Passer d'une construction juridique à une construction plus démocratique, selon les termes de M. Gilles Savary, me paraît bien résumer les enjeux, et la question n'est pas étrangère à la nécessité de revivifier la démocratie représentative dans notre propre pays. Mieux mettre en évidence dans les débats nationaux la plus-value qu'apporte la dimension européenne aux solutions nationales oblige à mieux appréhender la dimension extérieure des problèmes nationaux dont on traite. D'autre part, chaque État membre doit mieux mesurer les effets, positifs et négatifs, de ses décisions pour ses voisins. Cela participe de la reconsolidation de l'union économique et monétaire.
Nous avons tous insisté sur la nécessité de redonner des perspectives aux politiques économiques et industrielles européennes, mais peu a été dit de la nécessité de repenser dans le même temps les politiques commerciales extérieures. Nous venons de connaître les épisodes relatifs à l'accord économique et commercial global avec le Canada, d'une part, au partenariat transatlantique de commerce et d'investissement avec les États-Unis, d'autre part. Dans un monde dérégulé, où les politiques multilatérales sont en panne, l'Union européenne doit définir et appliquer une politique commerciale véritable – ou alors, c'est la fermeture. Étant donné les défis majeurs qu'il nous faut affronter et le bousculement provoqué par les nouvelles technologies, des accords de plus en plus larges sont nécessaires, qui doivent de plus en plus intégrer les États.

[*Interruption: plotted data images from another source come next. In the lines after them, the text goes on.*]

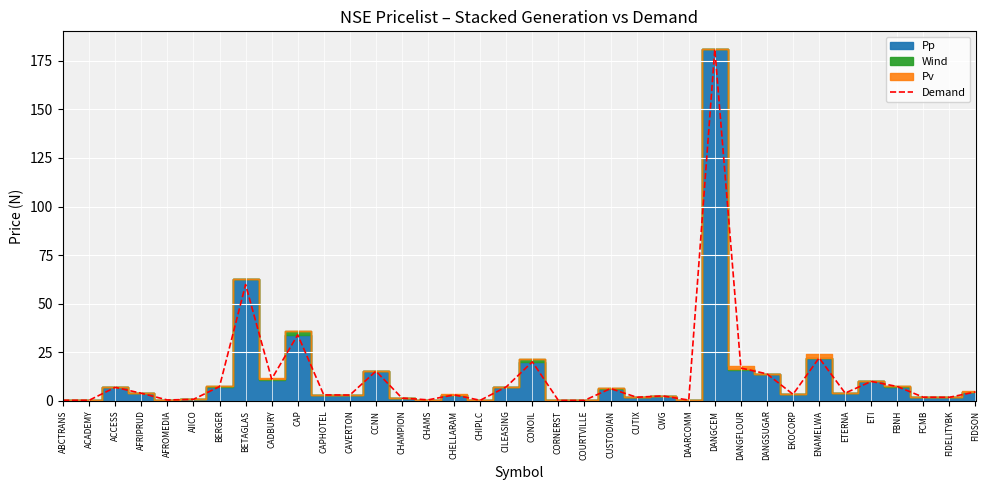

Where is the first local maximum?

ACCESS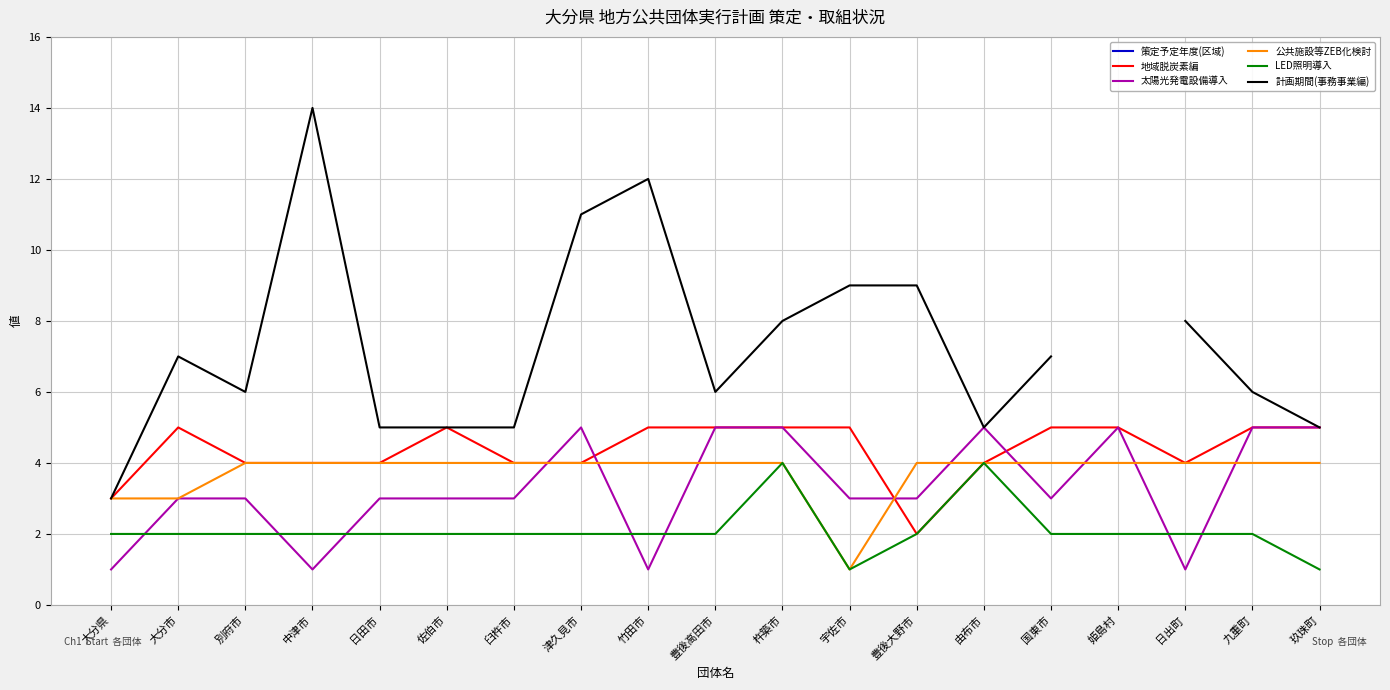

What are all the series names shown in the legend?

策定予定年度(区域), 地域脱炭素編, 太陽光発電設備導入, 公共施設等ZEB化検討, LED照明導入, 計画期間(事務事業編)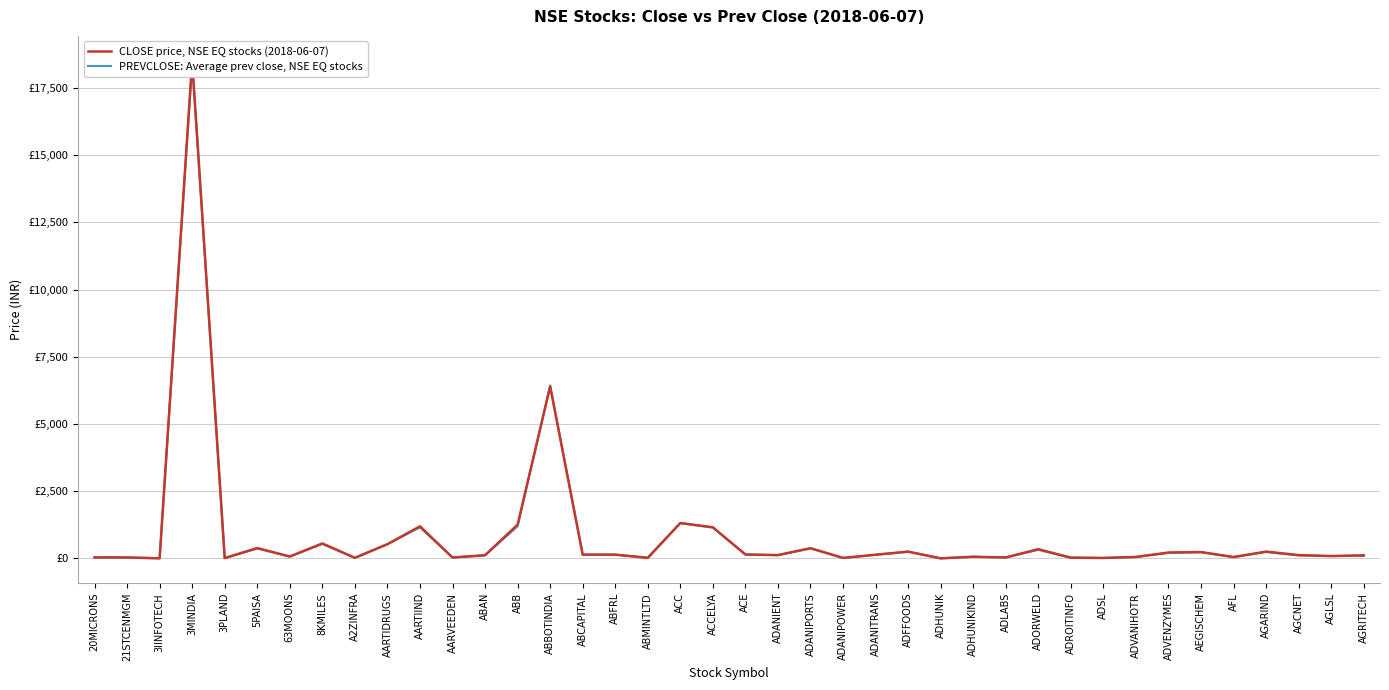

Is it true that PREVCLOSE: Average prev close, NSE EQ stocks equals 12.1 at A2ZINFRA?

False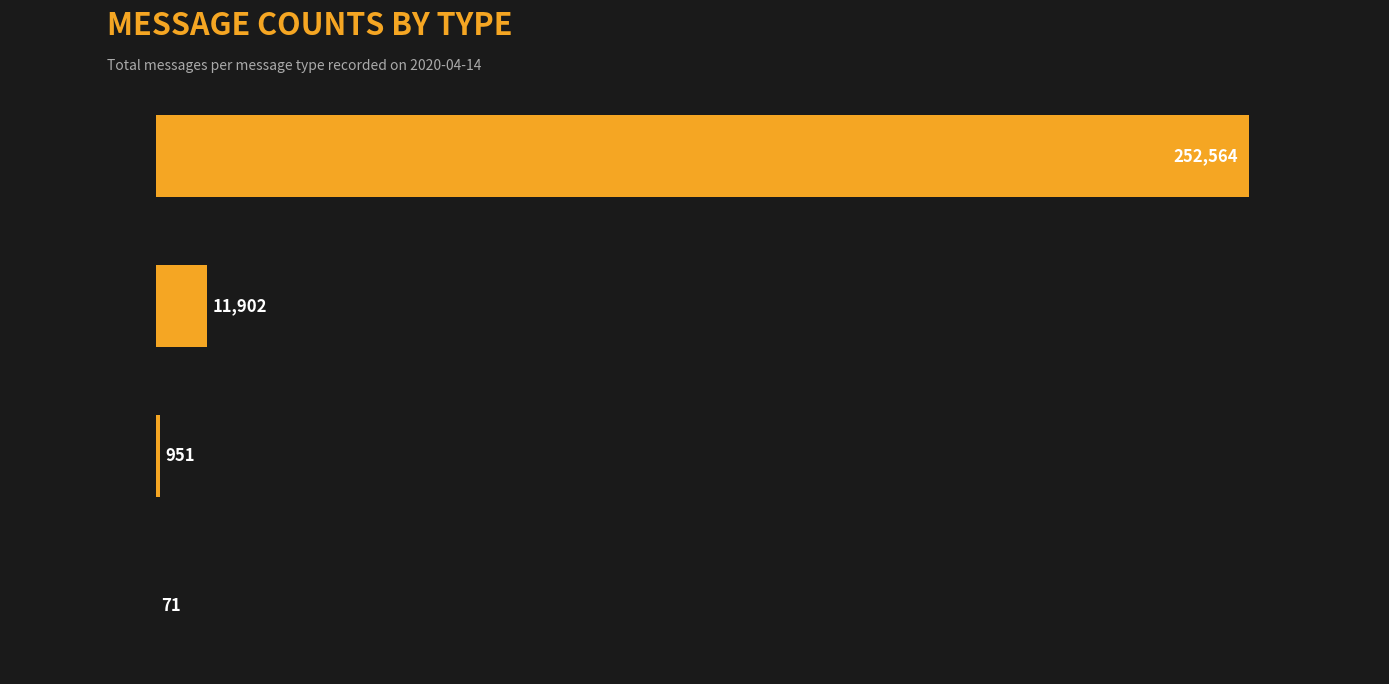

Which category has the highest value across all series?

KV6POSINFO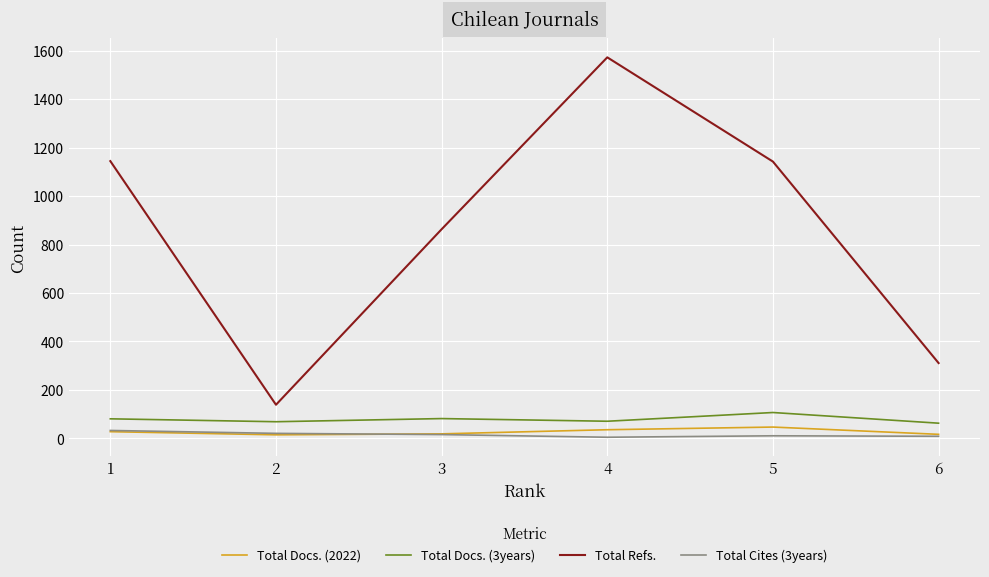

True or false: Total Refs. and Total Cites (3years) intersect in this chart.

False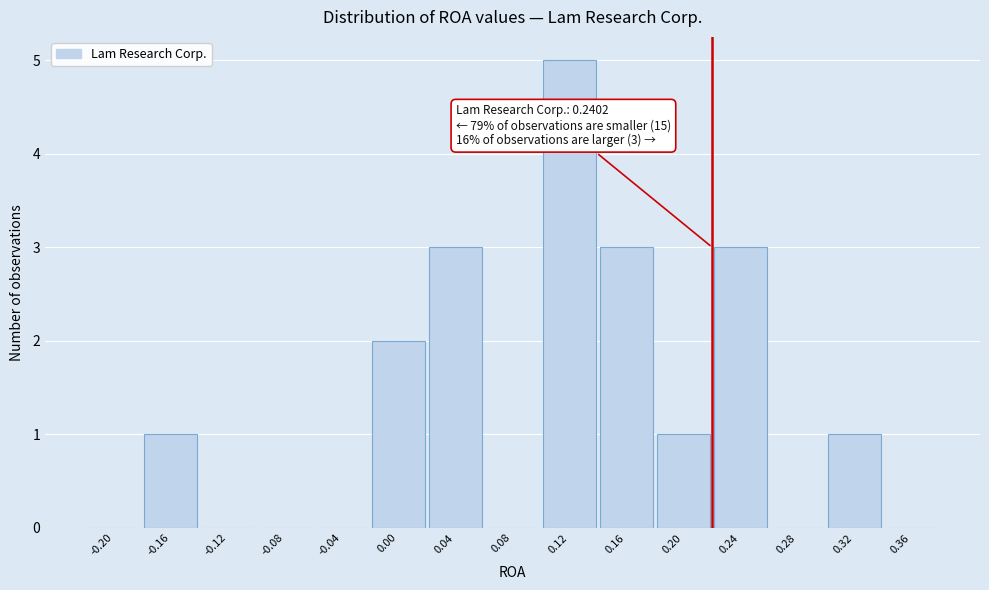

Which category has the highest value across all series?

0.12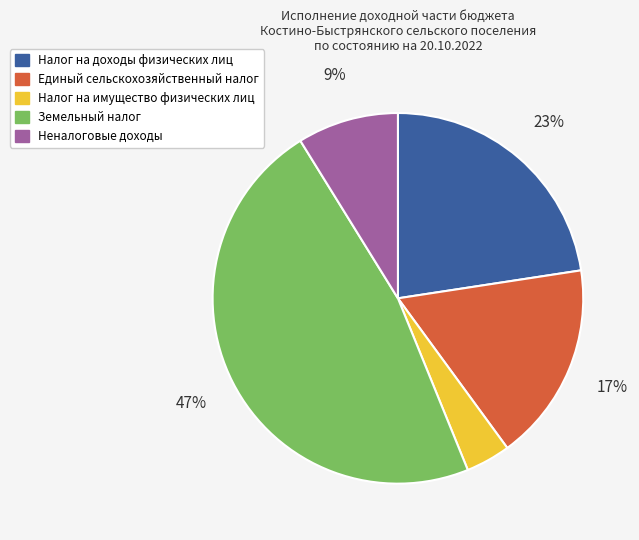

Is there any slice that represents more than half of the pie?

No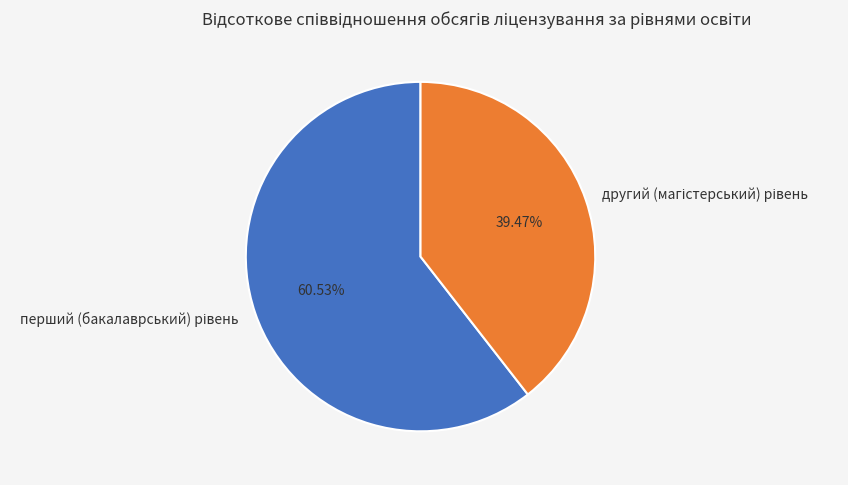

Does any single category account for the majority?

Yes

Confrontations Europe, la Fondation Robert Schuman, l'Institut Jacques Delors, le Mouvement européen et EuropaNova travaillent déjà ensemble. France Stratégie n'est pas encore dans le cercle que nous avons constitué et peut-être faudrait-il l'y associer, mais, depuis un an, tous ces groupes de travail se rencontrent une fois par trimestre pour définir comment mieux valoriser ce qui rassemble les États membres et comment mieux traiter les enjeux européens.
Nous sommes très favorables à l'idée d'une Union européenne constituée en trois cercles et nous insistons sur la nécessaire articulation entre l'Union européenne et une union économique et monétaire qui doit être consolidée. Détricoter l'euro serait extrêmement douloureux et très coûteux, mais il faut construire une trajectoire pour les pays membres de l'Union non membres de la zone euro. On ne peut refaire ce qui a eu lieu lors des élargissements – exiger des nouveaux entrants qu'ils absorbent l'acquis communautaire en oubliant quelque peu le nécessaire accompagnement de pays aux cultures différentes.
La fermeté à l'égard du Royaume-Uni ne fait pas débat pour l'instant, mais elle est extraordinairement fragile. Si les Vingt-Sept ne consolident pas leurs relations en cette période douloureuse, l'Union peut voler en éclats – et le résultat des élections à venir peut rebattre toutes les cartes.